== Data extracts ==

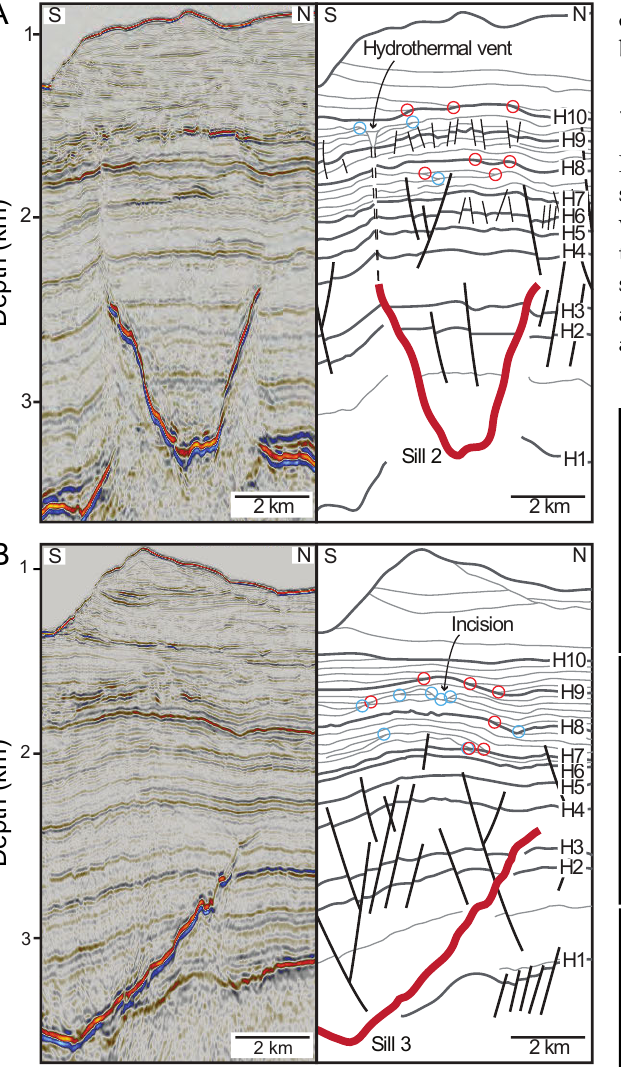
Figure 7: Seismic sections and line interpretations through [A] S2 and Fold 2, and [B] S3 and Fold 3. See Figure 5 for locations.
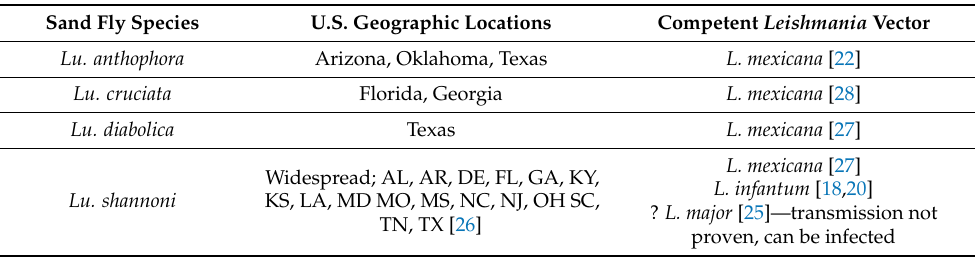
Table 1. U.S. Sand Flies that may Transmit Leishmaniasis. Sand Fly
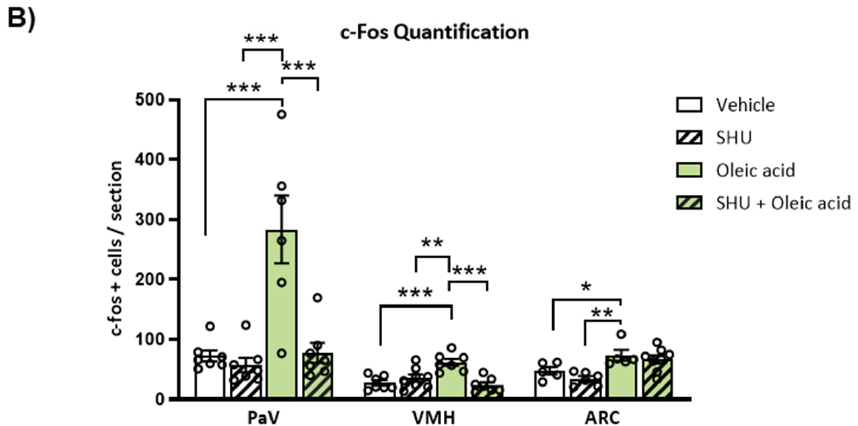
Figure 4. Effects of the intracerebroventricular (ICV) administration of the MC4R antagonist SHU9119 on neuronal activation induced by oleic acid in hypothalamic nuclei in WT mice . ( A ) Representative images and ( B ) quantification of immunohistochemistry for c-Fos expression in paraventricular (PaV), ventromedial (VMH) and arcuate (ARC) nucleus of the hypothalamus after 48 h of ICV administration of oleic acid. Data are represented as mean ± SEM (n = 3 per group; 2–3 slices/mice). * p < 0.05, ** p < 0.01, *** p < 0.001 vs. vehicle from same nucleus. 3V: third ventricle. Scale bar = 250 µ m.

===
== Data extracts ==

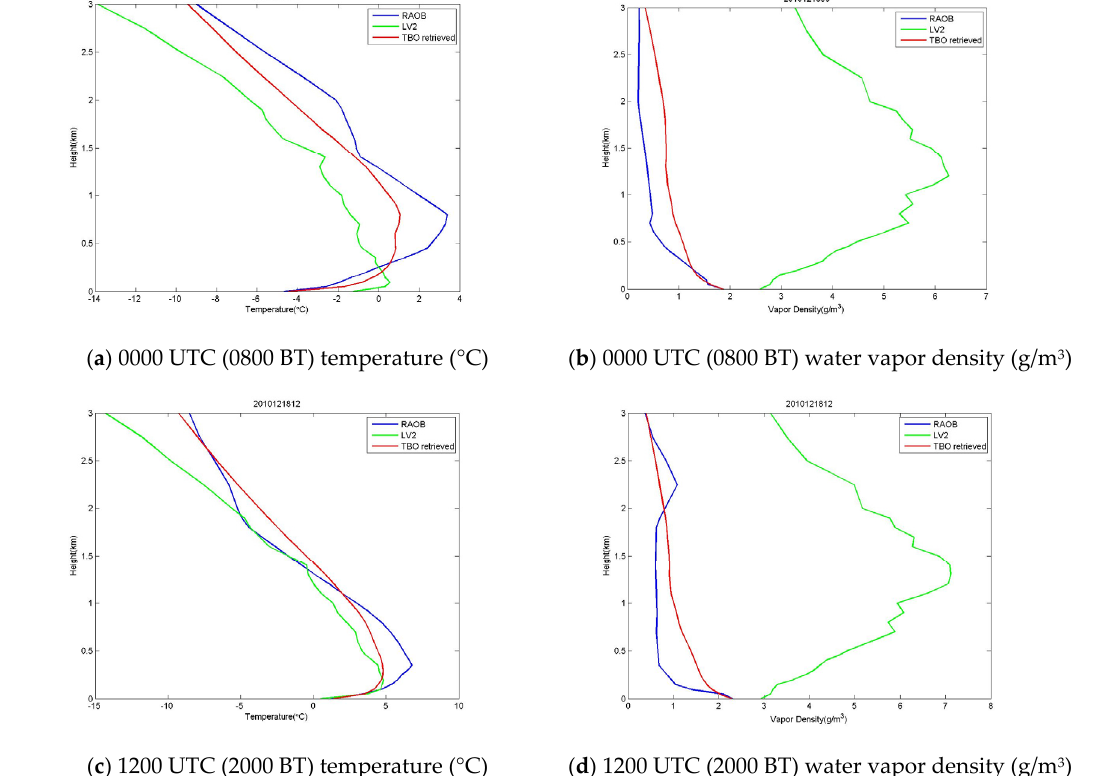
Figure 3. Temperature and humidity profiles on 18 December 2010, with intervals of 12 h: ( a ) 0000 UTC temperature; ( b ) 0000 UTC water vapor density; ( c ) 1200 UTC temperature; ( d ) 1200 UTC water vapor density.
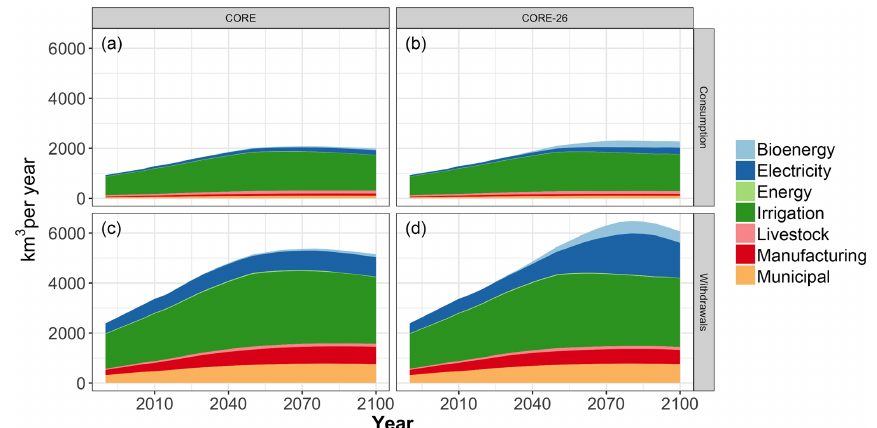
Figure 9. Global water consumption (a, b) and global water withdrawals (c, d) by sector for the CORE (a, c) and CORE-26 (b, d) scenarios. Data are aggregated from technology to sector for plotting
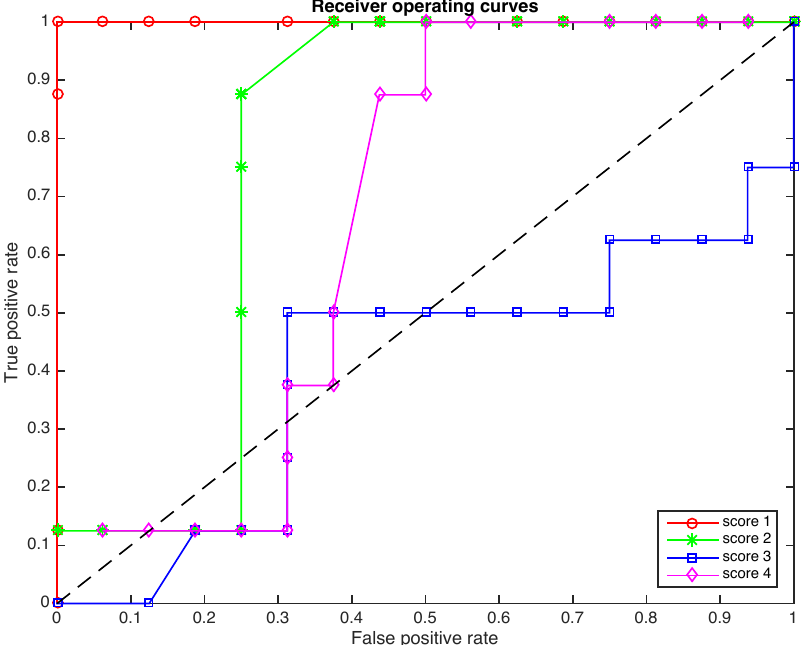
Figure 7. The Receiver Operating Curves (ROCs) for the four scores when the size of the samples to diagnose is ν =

===

### Task description
Every line that contains the string "water" should be returned from the data.

### Answer
Figure 3. Temperature and humidity profiles on 18 December 2010, with intervals of 12 h: ( a ) 0000 UTC temperature; ( b ) 0000 UTC water vapor density; ( c ) 1200 UTC temperature; ( d ) 1200 UTC water vapor density.
Figure 9. Global water consumption (a, b) and global water withdrawals (c, d) by sector for the CORE (a, c) and CORE-26 (b, d) scenarios. Data are aggregated from technology to sector for plotting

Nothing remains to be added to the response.